--- START ---
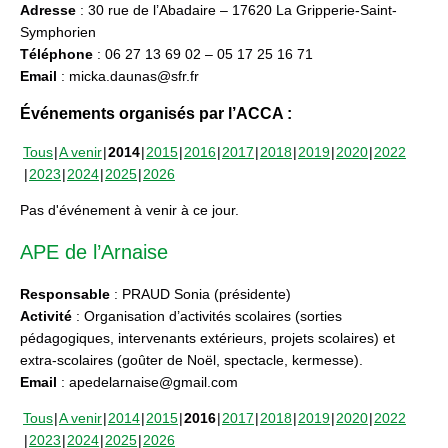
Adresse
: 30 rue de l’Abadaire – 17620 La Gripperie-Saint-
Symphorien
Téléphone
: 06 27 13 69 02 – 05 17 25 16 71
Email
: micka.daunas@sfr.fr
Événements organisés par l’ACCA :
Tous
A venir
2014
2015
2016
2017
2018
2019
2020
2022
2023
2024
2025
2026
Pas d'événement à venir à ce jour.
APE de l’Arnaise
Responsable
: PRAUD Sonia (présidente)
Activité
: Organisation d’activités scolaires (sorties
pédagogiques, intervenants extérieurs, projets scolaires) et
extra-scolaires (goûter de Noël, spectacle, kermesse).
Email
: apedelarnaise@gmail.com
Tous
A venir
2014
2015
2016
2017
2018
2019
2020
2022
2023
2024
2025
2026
--- END ---
GOAL OF THE EXERCISE: Return the material from above in full, exactly as written, with the pictures omitted.

SOLUTION TO THE EXERCISE:
Adresse
: 30 rue de l’Abadaire – 17620 La Gripperie-Saint-
Symphorien
Téléphone
: 06 27 13 69 02 – 05 17 25 16 71
Email
: micka.daunas@sfr.fr
Événements organisés par l’ACCA :
Tous
A venir
2014
2015
2016
2017
2018
2019
2020
2022
2023
2024
2025
2026
Pas d'événement à venir à ce jour.
APE de l’Arnaise
Responsable
: PRAUD Sonia (présidente)
Activité
: Organisation d’activités scolaires (sorties
pédagogiques, intervenants extérieurs, projets scolaires) et
extra-scolaires (goûter de Noël, spectacle, kermesse).
Email
: apedelarnaise@gmail.com
Tous
A venir
2014
2015
2016
2017
2018
2019
2020
2022
2023
2024
2025
2026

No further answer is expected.